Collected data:
:::::

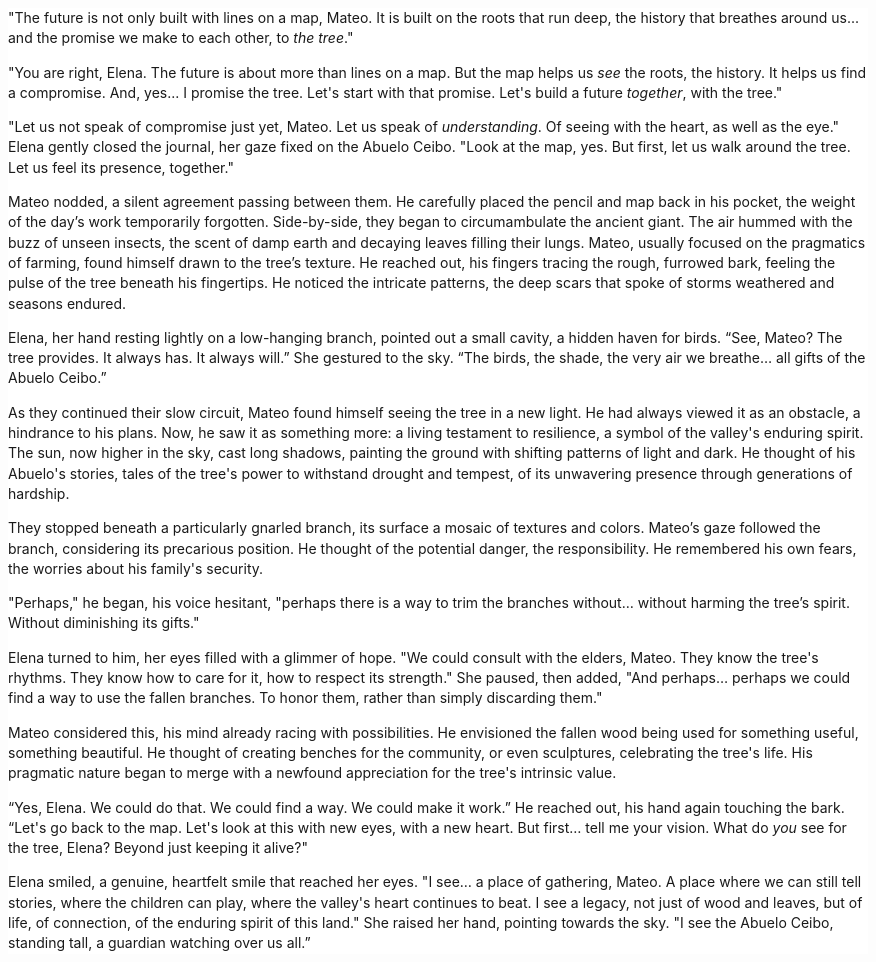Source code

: "The future is not only built with lines on a map, Mateo. It is built on the roots that run deep, the history that breathes around us... and the promise we make to each other, to *the tree*."

"You are right, Elena. The future is about more than lines on a map. But the map helps us *see* the roots, the history. It helps us find a compromise. And, yes... I promise the tree. Let's start with that promise. Let's build a future *together*, with the tree."

"Let us not speak of compromise just yet, Mateo. Let us speak of *understanding*. Of seeing with the heart, as well as the eye." Elena gently closed the journal, her gaze fixed on the Abuelo Ceibo. "Look at the map, yes. But first, let us walk around the tree. Let us feel its presence, together."

Mateo nodded, a silent agreement passing between them. He carefully placed the pencil and map back in his pocket, the weight of the day’s work temporarily forgotten. Side-by-side, they began to circumambulate the ancient giant. The air hummed with the buzz of unseen insects, the scent of damp earth and decaying leaves filling their lungs. Mateo, usually focused on the pragmatics of farming, found himself drawn to the tree’s texture. He reached out, his fingers tracing the rough, furrowed bark, feeling the pulse of the tree beneath his fingertips. He noticed the intricate patterns, the deep scars that spoke of storms weathered and seasons endured.

Elena, her hand resting lightly on a low-hanging branch, pointed out a small cavity, a hidden haven for birds. “See, Mateo? The tree provides. It always has. It always will.” She gestured to the sky. “The birds, the shade, the very air we breathe… all gifts of the Abuelo Ceibo.”

As they continued their slow circuit, Mateo found himself seeing the tree in a new light. He had always viewed it as an obstacle, a hindrance to his plans. Now, he saw it as something more: a living testament to resilience, a symbol of the valley's enduring spirit. The sun, now higher in the sky, cast long shadows, painting the ground with shifting patterns of light and dark. He thought of his Abuelo's stories, tales of the tree's power to withstand drought and tempest, of its unwavering presence through generations of hardship.

They stopped beneath a particularly gnarled branch, its surface a mosaic of textures and colors. Mateo’s gaze followed the branch, considering its precarious position. He thought of the potential danger, the responsibility. He remembered his own fears, the worries about his family's security.

"Perhaps," he began, his voice hesitant, "perhaps there is a way to trim the branches without… without harming the tree’s spirit. Without diminishing its gifts."

Elena turned to him, her eyes filled with a glimmer of hope. "We could consult with the elders, Mateo. They know the tree's rhythms. They know how to care for it, how to respect its strength." She paused, then added, "And perhaps… perhaps we could find a way to use the fallen branches. To honor them, rather than simply discarding them."

Mateo considered this, his mind already racing with possibilities. He envisioned the fallen wood being used for something useful, something beautiful. He thought of creating benches for the community, or even sculptures, celebrating the tree's life. His pragmatic nature began to merge with a newfound appreciation for the tree's intrinsic value.

“Yes, Elena. We could do that. We could find a way. We could make it work.” He reached out, his hand again touching the bark. “Let's go back to the map. Let's look at this with new eyes, with a new heart. But first… tell me your vision. What do *you* see for the tree, Elena? Beyond just keeping it alive?"

Elena smiled, a genuine, heartfelt smile that reached her eyes. "I see… a place of gathering, Mateo. A place where we can still tell stories, where the children can play, where the valley's heart continues to beat. I see a legacy, not just of wood and leaves, but of life, of connection, of the enduring spirit of this land." She raised her hand, pointing towards the sky. "I see the Abuelo Ceibo, standing tall, a guardian watching over us all.”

:::::

Exactly repeat the lines from the line that contains "he began, his" to the end of the entries, both included, and leave out all other lines.

**Response below**
"Perhaps," he began, his voice hesitant, "perhaps there is a way to trim the branches without… without harming the tree’s spirit. Without diminishing its gifts."

Elena turned to him, her eyes filled with a glimmer of hope. "We could consult with the elders, Mateo. They know the tree's rhythms. They know how to care for it, how to respect its strength." She paused, then added, "And perhaps… perhaps we could find a way to use the fallen branches. To honor them, rather than simply discarding them."

Mateo considered this, his mind already racing with possibilities. He envisioned the fallen wood being used for something useful, something beautiful. He thought of creating benches for the community, or even sculptures, celebrating the tree's life. His pragmatic nature began to merge with a newfound appreciation for the tree's intrinsic value.

“Yes, Elena. We could do that. We could find a way. We could make it work.” He reached out, his hand again touching the bark. “Let's go back to the map. Let's look at this with new eyes, with a new heart. But first… tell me your vision. What do *you* see for the tree, Elena? Beyond just keeping it alive?"

Elena smiled, a genuine, heartfelt smile that reached her eyes. "I see… a place of gathering, Mateo. A place where we can still tell stories, where the children can play, where the valley's heart continues to beat. I see a legacy, not just of wood and leaves, but of life, of connection, of the enduring spirit of this land." She raised her hand, pointing towards the sky. "I see the Abuelo Ceibo, standing tall, a guardian watching over us all.”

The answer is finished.